Bliuvaitė pulls us into the heart of an industry that thrives on casting calls, expensive photoshoots, fine print contracts, and shattered dreams. It's a world where girls are weighed, measured, starved, humiliated, and exploited—where innocence is devoured by cynical adults and a society that consumes everything, even youth.
Shot on 16mm with a 1.66:1 aspect ratio, the film carries a retro, almost surgical aesthetic, flipping between two distinct visual styles: the cold, geometric stillness reminiscent of Ulrich Seidl or Lanthimos, and the shaky handheld shots that follow the protagonists through an increasingly claustrophobic world. This contrast keeps you on edge, uncomfortable, unable to escape. Even the urban landscape—abandoned factories and rundown neighborhoods—seems to mirror the decay inside the girls themselves.

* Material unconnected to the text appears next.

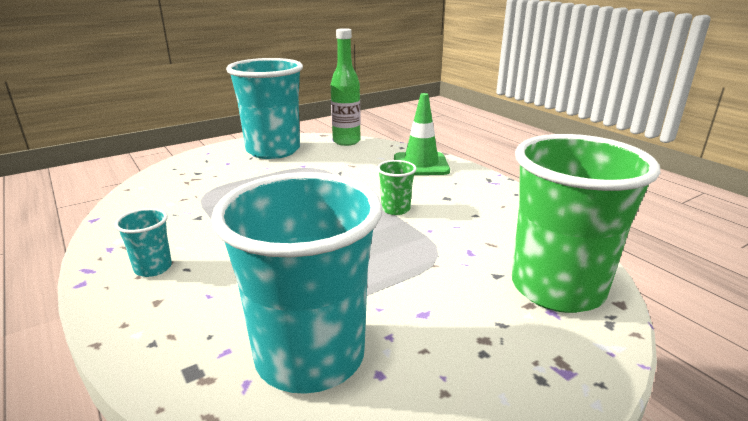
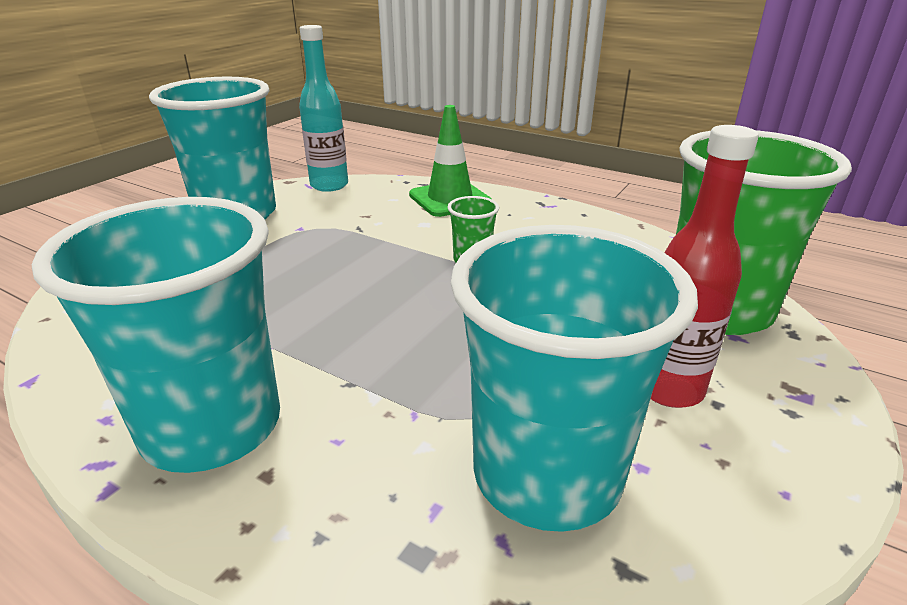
camera: 25 degrees left, 5 degrees up
(153, 268) = (212, 427): turquoise cup -> turquoise cup, size x2.38
(346, 141) = (329, 185): green bottle -> turquoise bottle
(454, 331) = (669, 389): none -> red bottle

Marija and Kristina embody an entire generation’s desperate desire to escape and be “someone.” They dream of careers in Paris and Tokyo, far from the Lituanian town that seems to have forgotten them. But in this trap of a school, success is just a word on a flyer. The real lesson here? Everything has a price—even your body.
The film draws inspiration from the 2011 documentary Girl Model, which exposed the trafficking of models from Siberia to Japan. Bliuvaitė, who saw herself in those images, weaves a story that’s both deeply personal and universally relevant, showing how toxic this beauty-driven world really is. The toxicity isn't just about forced diets and self-harm behaviors. It’s also the societal poison: absent families, fathers telling daughters to leave for a new partner, mothers who only show up when it’s too late, adults who see girls only as objects to be valued or exploited.

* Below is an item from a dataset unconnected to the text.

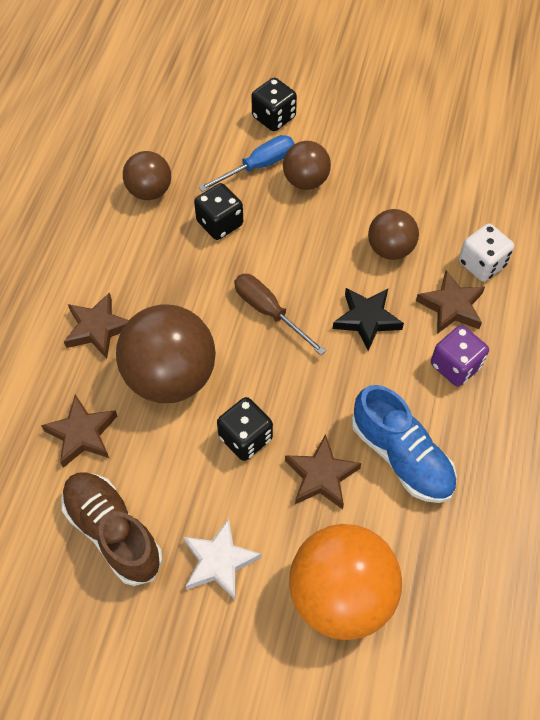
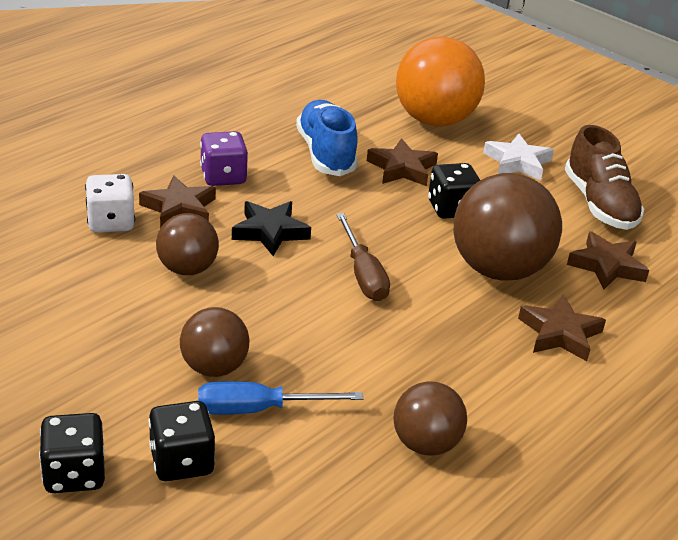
camera: 155 degrees left, 25 degrees down
(220, 223) = (358, 370): black dice -> black dice (74, 474)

Yet, amidst all this darkness, there are moments of light. Like when Kristina stops mocking Marija’s limp and teaches her how to walk like a model. Or when, exhausted from chasing other people's dreams, the two girls turn to each other, perhaps for salvation. There's a kiss—real or imagined—but in that brief tenderness, there’s a flicker of humanity.
Bliuvaitė doesn’t indulge in easy sentimentality. Her gaze is sharp, often cold, at times disturbing. The framing, the silences, the extreme situations, all contribute to a portrait of a world without exits. This isn't a film about growth leading to enlightenment, but about the shattering of illusions. And the final shot—an endless circular motion, reminiscent of Somewhere by Sofia Coppola—brings the story full circle, ending just where it started: with a void.

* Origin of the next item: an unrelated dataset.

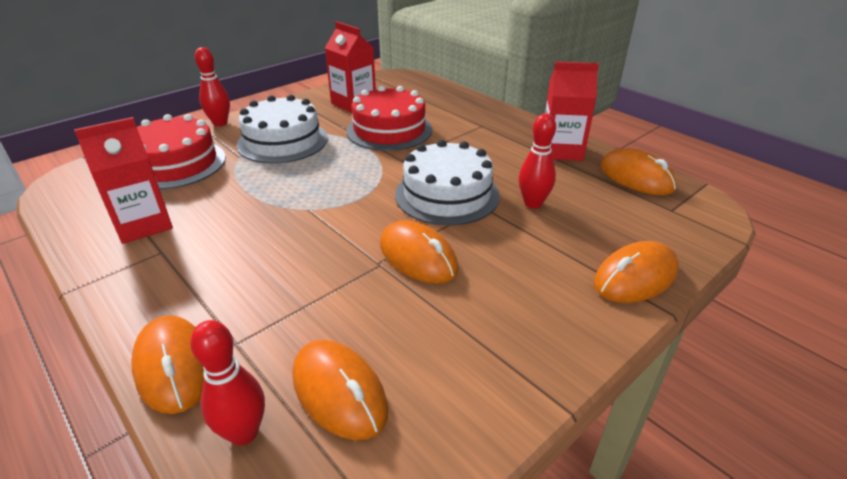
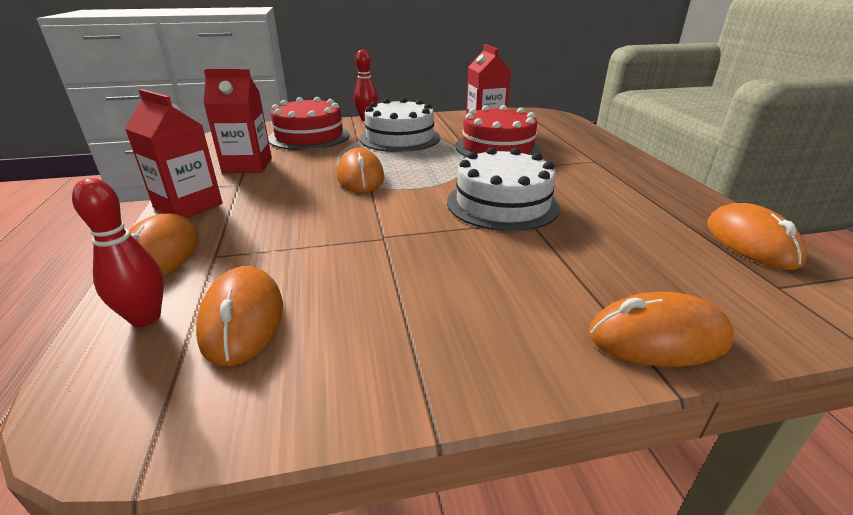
camera: 30 degrees right, 5 degrees down
(418, 257) = (423, 242): orange mouse -> orange mouse (360, 177)
(533, 203) = (589, 233): red bowling pin -> none
(561, 151) = (669, 198): red carton -> red carton (188, 206)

Toxic is a hard-hitting reflection on the fragile line between ambition and self-destruction. But it’s also a brutal snapshot of a world that feeds on young bodies and easy dreams. A sharp critique of the fashion industry, the world of appearances, and even the European institutions that turn their backs on the very suburbs the characters are desperately trying to escape.
It’s not an easy film, and maybe it’s not meant to be. But it’s hard to walk away from it unaffected.